Give the data again word for word; drop the pictures.

• DATASET SECTION:
○ ○ ○ ○

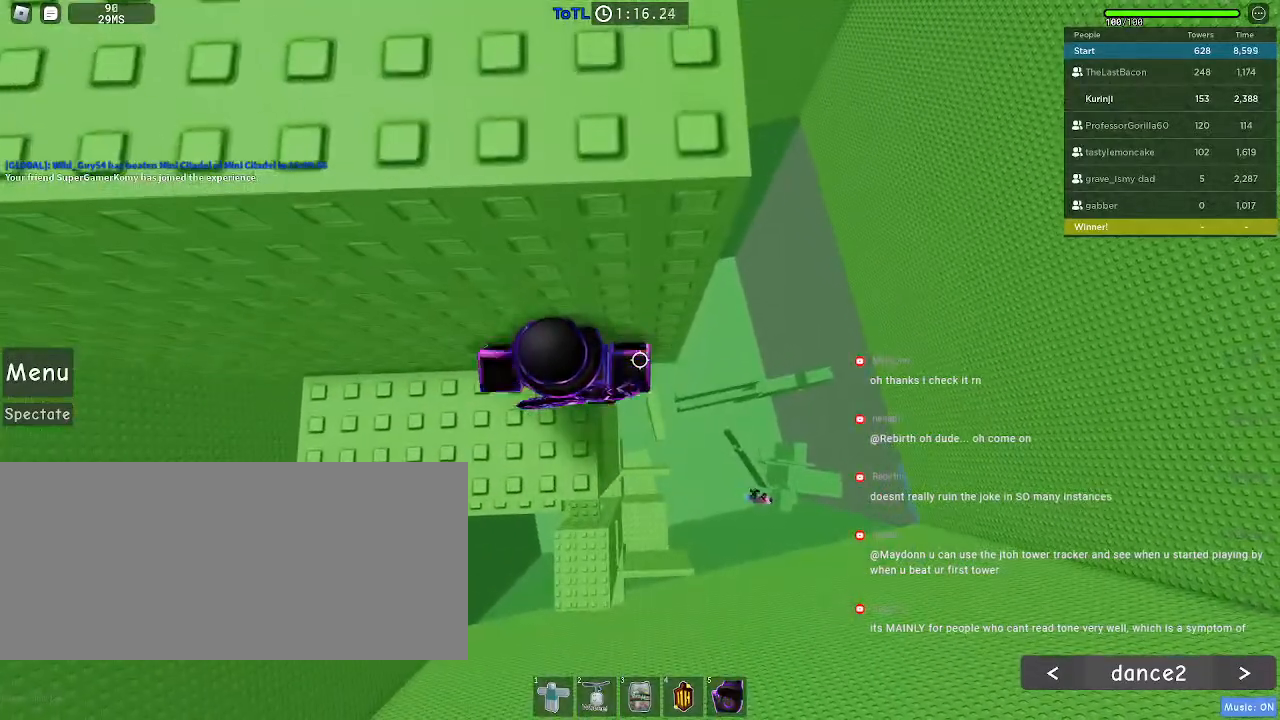
{"keys": ["d"], "mouse": [], "events": [[217, "d", "down"], [350, "space", "down"], [434, "space", "up"]]}
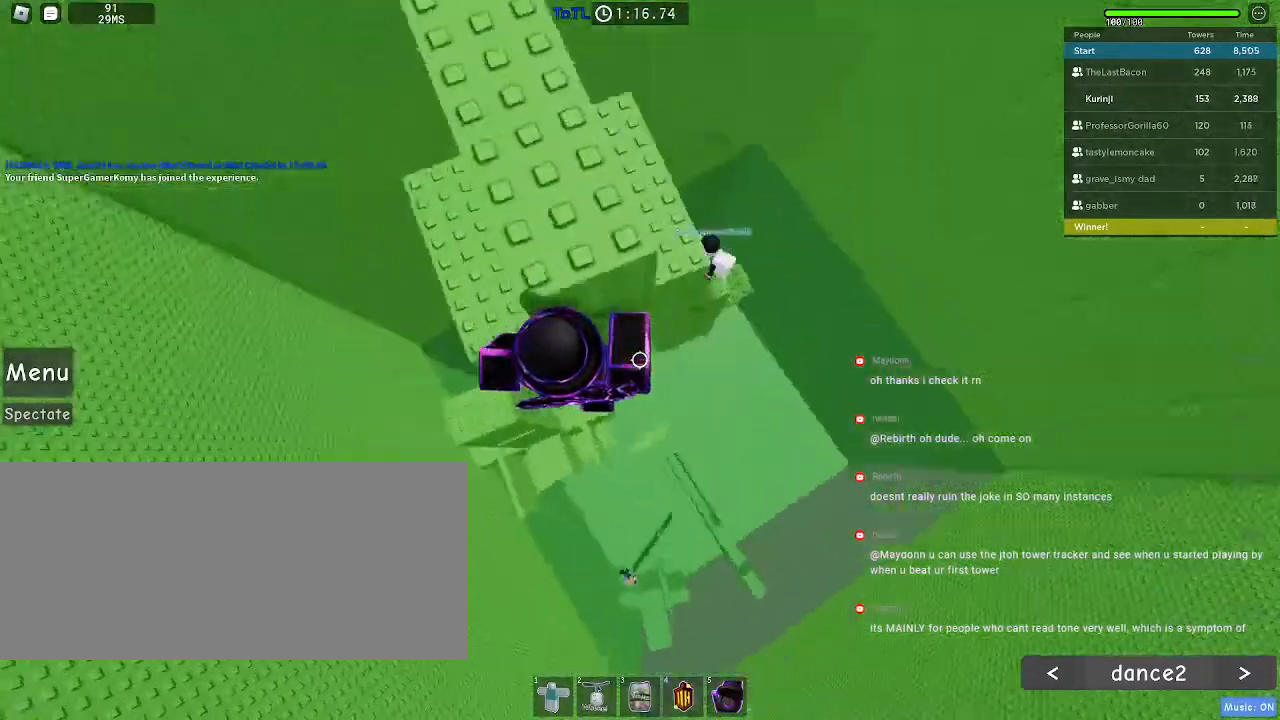
{"keys": ["d"], "mouse": [], "events": []}
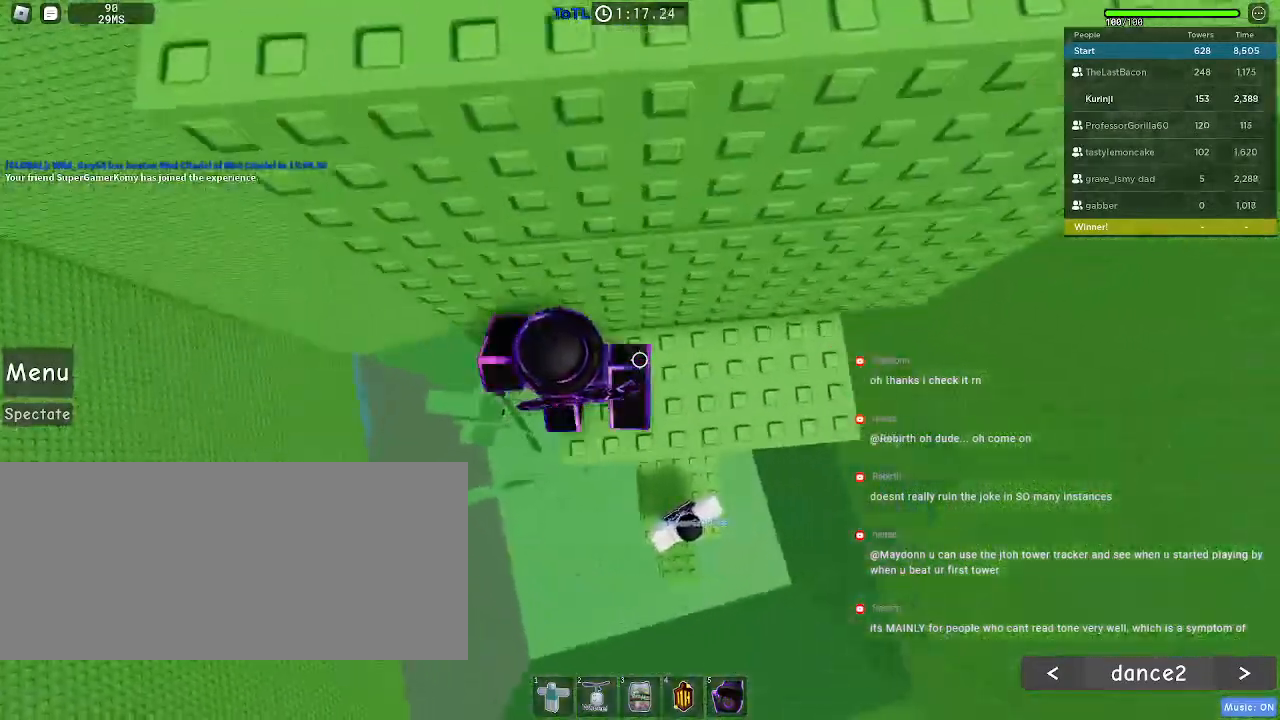
{"keys": ["w"], "mouse": [], "events": [[67, "d", "up"], [134, "space", "down"], [234, "w", "down"], [250, "space", "up"]]}
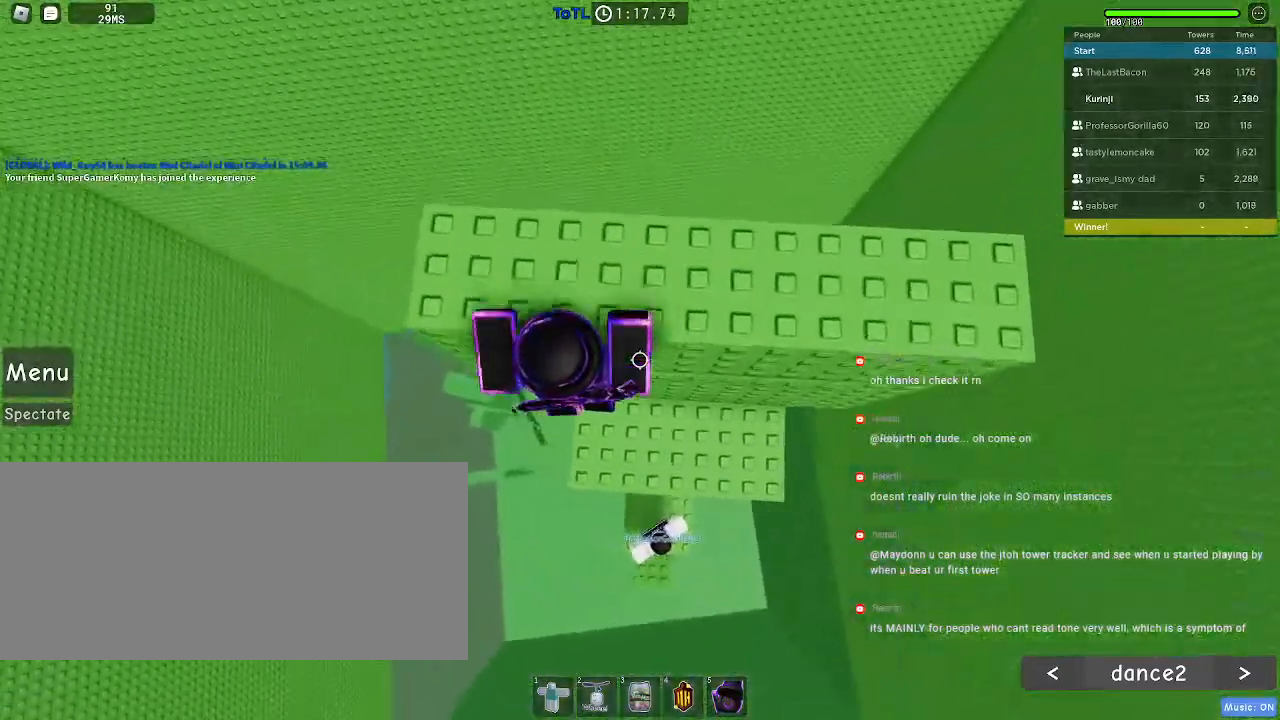
{"keys": [], "mouse": [], "events": [[67, "w", "up"], [234, "d", "down"], [250, "w", "down"], [384, "w", "up"], [400, "d", "up"]]}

○ ○ ○ ○

• TASK SOLUTION:
{"keys": ["d"], "mouse": [], "events": [[217, "d", "down"], [350, "space", "down"], [434, "space", "up"]]}
{"keys": ["d"], "mouse": [], "events": []}
{"keys": ["w"], "mouse": [], "events": [[67, "d", "up"], [134, "space", "down"], [234, "w", "down"], [250, "space", "up"]]}
{"keys": [], "mouse": [], "events": [[67, "w", "up"], [234, "d", "down"], [250, "w", "down"], [384, "w", "up"], [400, "d", "up"]]}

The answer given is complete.